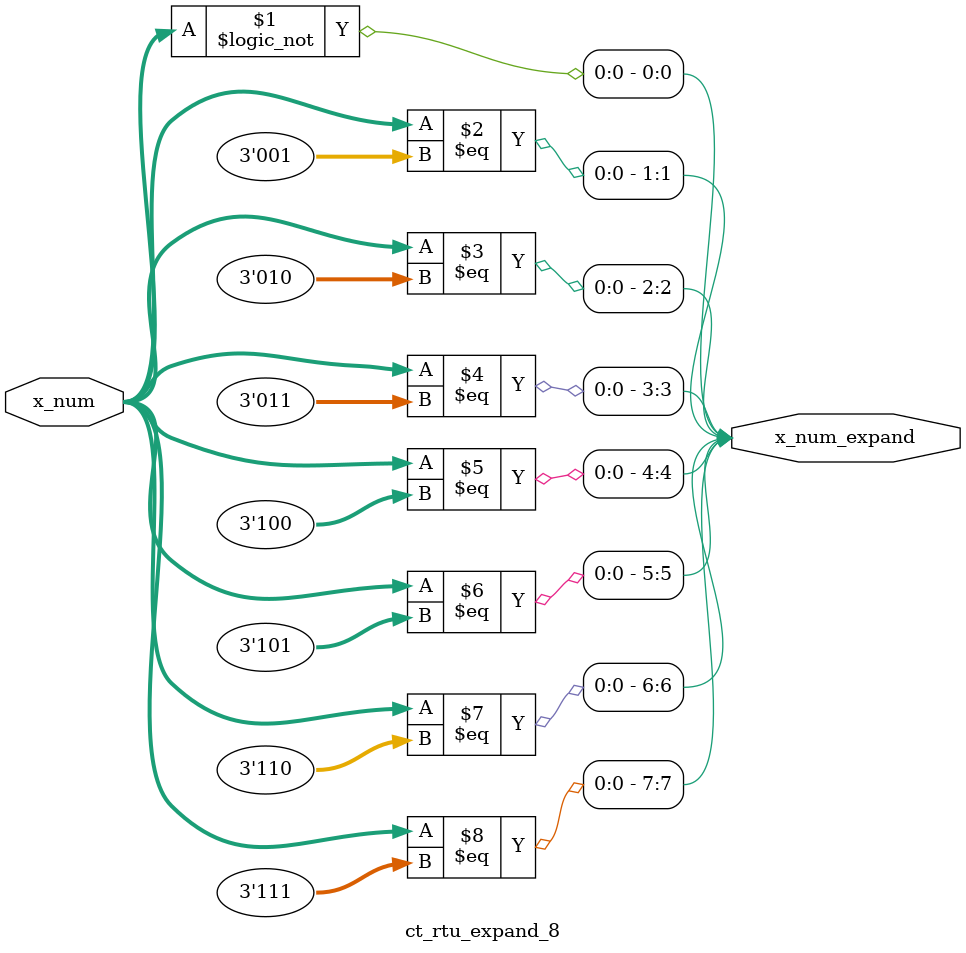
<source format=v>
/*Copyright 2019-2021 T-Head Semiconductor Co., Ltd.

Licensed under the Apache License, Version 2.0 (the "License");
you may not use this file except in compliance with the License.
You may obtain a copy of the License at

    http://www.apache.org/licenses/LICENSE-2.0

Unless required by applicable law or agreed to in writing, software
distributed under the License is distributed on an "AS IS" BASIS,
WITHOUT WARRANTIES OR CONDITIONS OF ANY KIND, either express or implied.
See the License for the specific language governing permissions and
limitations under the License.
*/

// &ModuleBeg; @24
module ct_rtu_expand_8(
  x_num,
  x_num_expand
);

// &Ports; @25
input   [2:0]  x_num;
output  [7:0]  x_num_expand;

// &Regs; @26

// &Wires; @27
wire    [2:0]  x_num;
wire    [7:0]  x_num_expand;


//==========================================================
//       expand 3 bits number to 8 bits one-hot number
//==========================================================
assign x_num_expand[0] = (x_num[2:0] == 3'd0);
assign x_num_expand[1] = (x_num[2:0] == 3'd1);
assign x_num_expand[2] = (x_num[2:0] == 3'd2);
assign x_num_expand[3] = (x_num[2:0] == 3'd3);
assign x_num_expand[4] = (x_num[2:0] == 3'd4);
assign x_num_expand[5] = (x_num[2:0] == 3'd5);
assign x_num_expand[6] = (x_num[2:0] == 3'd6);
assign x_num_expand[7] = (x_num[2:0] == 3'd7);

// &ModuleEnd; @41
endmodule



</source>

┄┄┄┄┄┄┄┄┄┄

* _Directions for this task_
Every line above that holds the word "under" should be copied out.

* _Task output_
Licensed under the Apache License, Version 2.0 (the "License");
distributed under the License is distributed on an "AS IS" BASIS,
limitations under the License.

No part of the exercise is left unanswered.